Confluences are dynamic morphological nodes that are found in all river networks. In mountain regions, they are influenced by hydraulic and sedimentary processes that occur in steep channels during extreme events in small watersheds. Sediment transport in the tributary channel and aggradation in the confluence can be massive, potentially causing overbank flooding and sedimentation into adjacent settlement areas. Previous works dealing with confluences have mainly focused on lowland regions, and those that have focused on mountain areas have used sediment concentrations and channel gradients that are largely under-representative of mountain river conditions.
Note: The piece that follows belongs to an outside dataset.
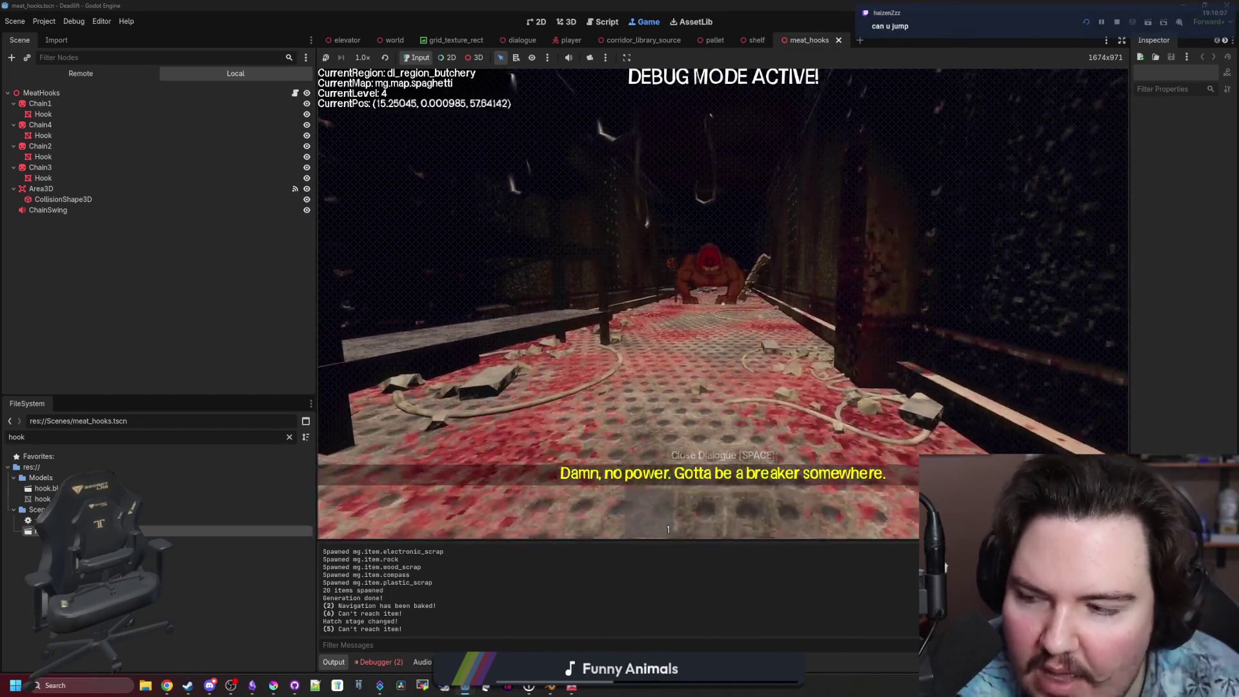
pyautogui.press('s')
The presented work contributes to filling this research gap with 45 experiments that use a large-scale physical model. Geometric model parameters, the applied grain size distribution, and the considered discharges represent the conditions at 135 confluences in South Tyrol (Italy) and Tyrol (Austria). The experimental program allowed for a comprehensive analysis of the effects of (i) the confluence angle, (ii) the tributary gradient, (iii) the channel discharges, and (iv) the tributary sediment concentration. In contrast to most research dealing with confluences, results indicate that, in the presence of an intense tributary sediment supply and a small tributary-to-main-channel discharge ratio (0.1), the confluence angle does not have a decisive effect on confluence morphology. Adjustments to the tributary channel gradient yielded the same results. A reoccurring range of depositional geomorphic units was observed in which a deposition cone transitioned to a bank-attached bar. The confluence morphology and tributary channel gradient rapidly adjusted, tending towards an equilibrium state to accommodate both water discharges and the sediment load from the tributary. Statistical analyses demonstrated that the confluence morphology was controlled by the combined channel discharge and the depositional or erosional extent was controlled by the sediment concentration. Applying conclusions drawn from lowland confluence dynamics could misrepresent depositional and erosional patterns and the related flood hazard at mountain river confluences.